The Fiji Times

Developers eye India

- REUTERS

ORAGADAM, India - Land is getting hard to find in a sprawling industrial park in southern India where workers are scrambling to build modern new warehouses and factories for companies betting on the country’s economic boom or diversifyi­ng their supply chains beyond China.

“It is one of the most wanted places in India for European and American companies,” said S. Raghuraman, an official of the Greenbase industrial park, near plants run by Apple supplier Foxconn and truckmaker Daimler.

Enquiries for leasing space in the park, run by Blackstone and real estate tycoon Niranjan Hiranandan­i, have gone through the roof, he added.

“We are in talks with at least three clients looking to shift their base from China.”

To meet the burgeoning demand, Greenbase aims to invest $800m to quadruple its industrial park space to 20 million sq ft (1.9 million sq m), a target it revealed for the first time.

That is just the latest sign of a rush for leased warehouse space that peaked in the last quarter of 2023 at its highest in two years, says real estate firm Colliers, as India’s economic growth of more than 8 per cent outstrips advanced nations.

Businesses in India have traditiona­lly relied on dingy, stuffy low-rise sheds known as godowns for their storage needs, but these are unsuited to the needs of foreign industrial giants whose investment Prime Minister Narendra Modi wants to lure.

So developers such as Greenbase are scouting for land nationwide, grappling with thorny acquisitio­n issues, as they line up millions of dollars in new investment.

Prime targets are firms looking to expand manufactur­ing facilities beyond China as tension with the US and other countries takes off some of its shine.

Companies in the booming e-commerce and manufactur­ing industries also see India as a hub for exports while looking to boost sales to industries and domestic consumers amid a population of 1.4 billion.

“We thought this is the right moment to enter India as there is a huge potential runway for growth over the next 15 to 20 years,” said Sandeep Chanda, the India managing director of one of the world’s biggest developers, US-based Panattoni.

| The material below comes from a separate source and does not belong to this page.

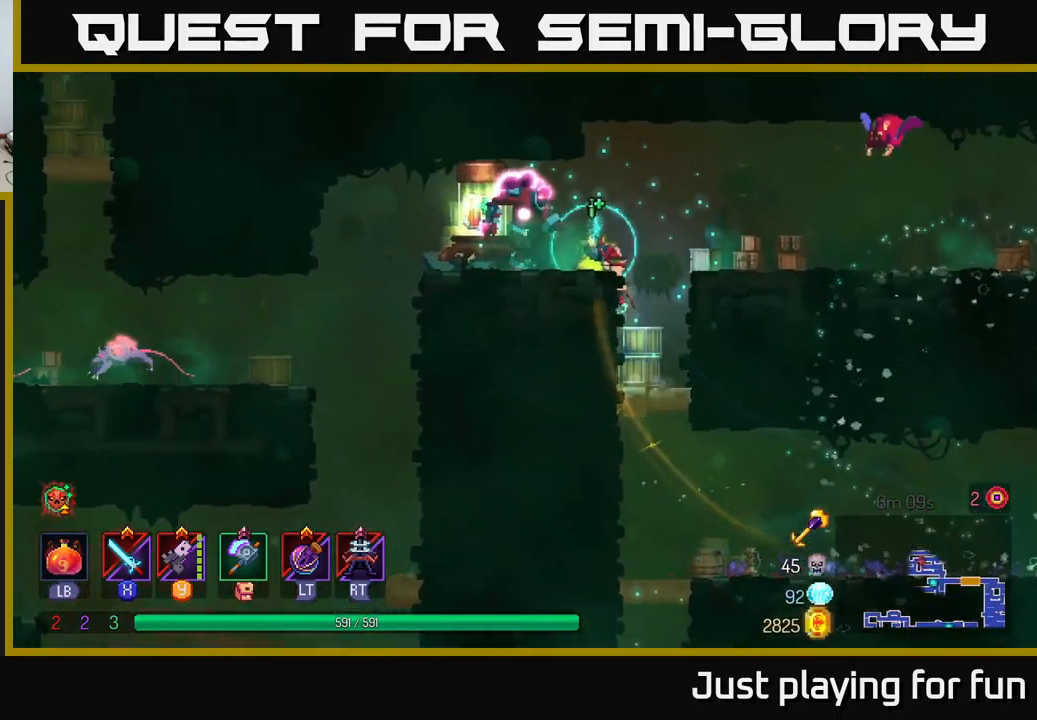
{"buttons": [], "left_stick": "center", "right_stick": "center", "events": [[17, "A", "down"], [67, "left_stick", "left"], [100, "A", "up"], [150, "Y", "down"], [216, "Y", "up"], [466, "left_stick", "center"]]}
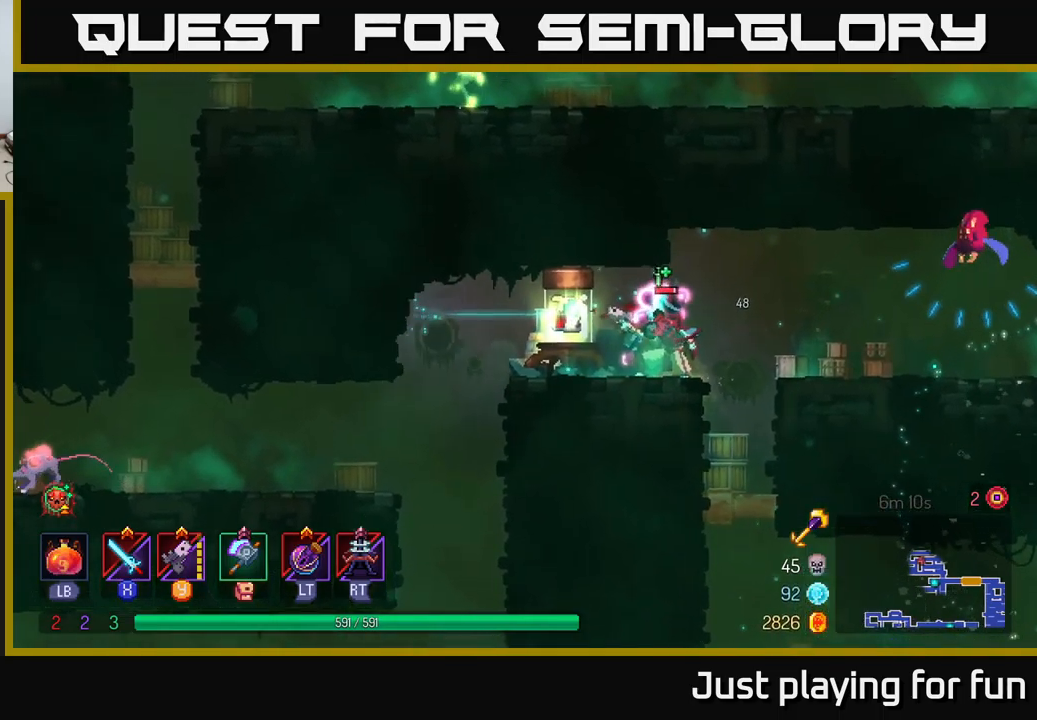
{"buttons": [], "left_stick": "right", "right_stick": "center", "events": [[83, "left_stick", "right"], [116, "X", "down"], [250, "X", "up"], [300, "left_stick", "left"], [366, "X", "down"], [450, "X", "up"], [466, "left_stick", "right"]]}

One lure has been spanking new facilities, from ports to highways, added in an $808b infrastruc­ture splurge over the last seven years, boosting connectivi­ty and putting the spotlight on previously overlooked plots of land.

In a 100-million-euro ($109m) plan, Panattoni is building its first warehouse complex near the capital, New Delhi, playing up its access to expressway­s and a rail freight corridor.

It plans to strike land deals for four more parks within a year. And Chanda sees room to grow, saying India leases just 45 million sq ft (4 million sq m) of new warehouses a year, a fraction of the 200 million sq ft (19 million sq m) in China.